43. Yellow-throated Vireo. One observed at Bahamas National Trust The Retreat.
44. Red-legged Thrush. Common at Twin Lakes and Bahamas National Trust The Retreat.
45. Northern Mockingbird. Common, regularly observed.
46. Bahama Mockingbird. One observed near Twin Lakes.
47. Grey Catbird. Singles observed at Twin Lakes and Nassau Botanical Gardens.
48. Boat-tailed Grackle. Three female observed near Lake View Drive.
49. Bahama Yellowthroat. One observed at Twin Lakes.
50. Northern Parula. Singles observed at Twin Lakes and Nassau Botanical Gardens.
51. Yellow-rumped Warbler. Several observed at Twin Lakes.
52. Prairie Warbler. Observed at Twin Lakes, Nassau Botanical Gardens and Bahamas National Trust The Retreat.
53. Palm Warbler.

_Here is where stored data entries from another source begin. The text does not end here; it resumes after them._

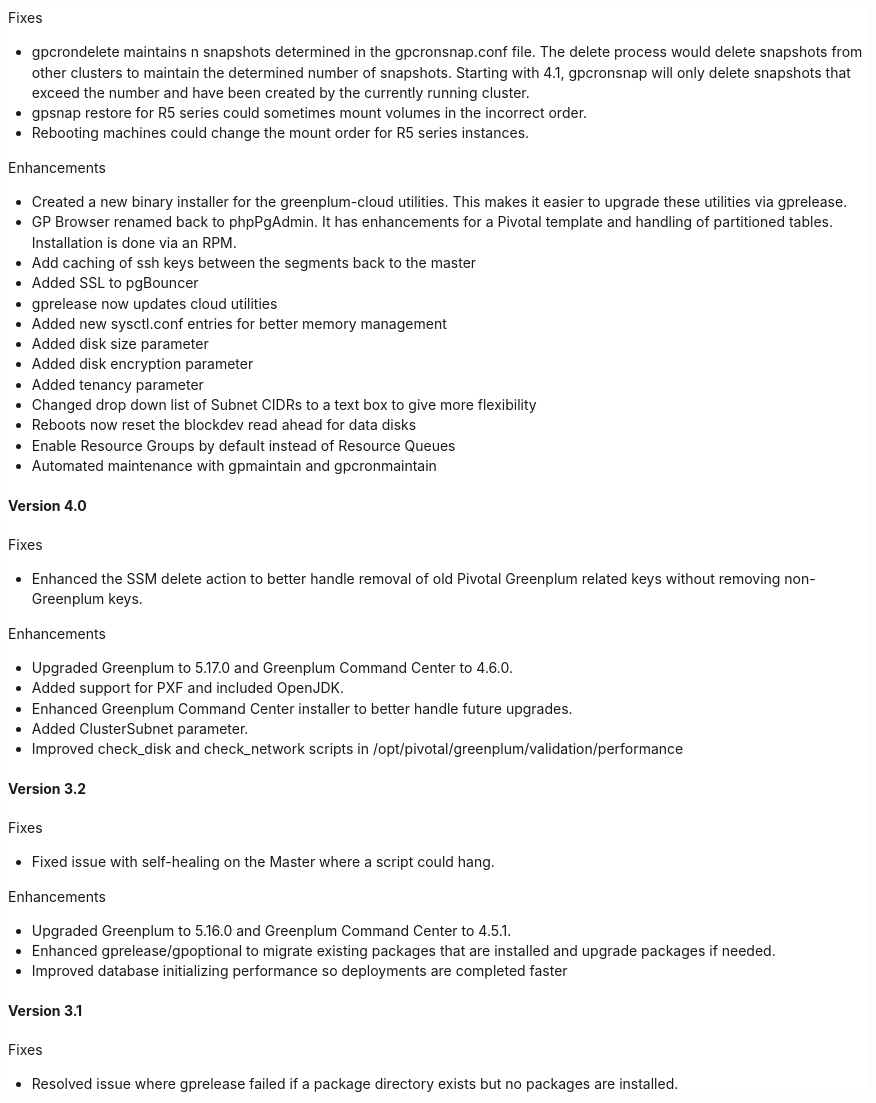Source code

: Fixes
-	gpcrondelete maintains n snapshots determined in the gpcronsnap.conf file. The delete process would delete snapshots from other clusters to maintain the determined number of snapshots.
Starting with 4.1, gpcronsnap will only delete snapshots that exceed the number and have been created by the currently running cluster.
-	gpsnap restore for R5 series could sometimes mount volumes in the incorrect order.
-	Rebooting machines could change the mount order for R5 series instances.

Enhancements
-	Created a new binary installer for the greenplum-cloud utilities. This makes it easier to upgrade these utilities via gprelease.
-	GP Browser renamed back to phpPgAdmin. It has enhancements for a Pivotal template and handling of partitioned tables. Installation is done via an RPM.
-	Add caching of ssh keys between the segments back to the master
-	Added SSL to pgBouncer
-	gprelease now updates cloud utilities
-	Added new sysctl.conf entries for better memory management
-	Added disk size parameter
-	Added disk encryption parameter
-	Added tenancy parameter
-	Changed drop down list of Subnet CIDRs to a text box to give more flexibility
-	Reboots now reset the blockdev read ahead for data disks
-	Enable Resource Groups by default instead of Resource Queues
-	Automated maintenance with gpmaintain and gpcronmaintain

#### <a id="ami"></a>Version 4.0

Fixes
-	Enhanced the SSM delete action to better handle removal of old Pivotal Greenplum related keys without removing non-Greenplum keys.

Enhancements
-	Upgraded Greenplum to 5.17.0 and Greenplum Command Center to 4.6.0.
-	Added support for PXF and included OpenJDK.
-	Enhanced Greenplum Command Center installer to better handle future upgrades.
-	Added ClusterSubnet parameter.
-	Improved check_disk and check_network scripts in
/opt/pivotal/greenplum/validation/performance

#### <a id="vpc"></a>Version 3.2

Fixes
-	Fixed issue with self-healing on the Master where a script could hang.

Enhancements
-	Upgraded Greenplum to 5.16.0 and Greenplum Command Center to 4.5.1.
-	Enhanced gprelease/gpoptional to migrate existing packages that are installed and upgrade packages if needed.
-	Improved database initializing performance so deployments are completed faster

#### <a id="ami"></a>Version 3.1

Fixes
-	Resolved issue where gprelease failed if a package directory exists but no packages are installed.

Two observed at Twin Lakes.
54. Black and White Warbler. Observed at Twin Lakes and Bahamas National Trust The Retreat.
55. American Redstart. Two observed at Twin Lakes.
56. Northern Waterthrush. At least two observed at Twin Lakes.
57. Ovenbird. Two observed at Bahamas National Trust The Retreat.
58. Bananaquit. Several observed at Twin Lakes and Salt Cay.
59. Western Spindalis. At least two regularly observed at Harbour Ridge Drive, Paradise Island.
60. Cuban Grassquit. At least two observed at Bahamas National Trust The Retreat.
61. Black-faced Grassquit. Regularly observed at Twin Lakes.
62. Greater Antillean Bullfinch. One observed at Bahamas National Trust The Retreat.
63. House Sparrow. Common at all urban areas.
64. Yellow-bellied Sapsucker. One at Paradise Harbour Resort.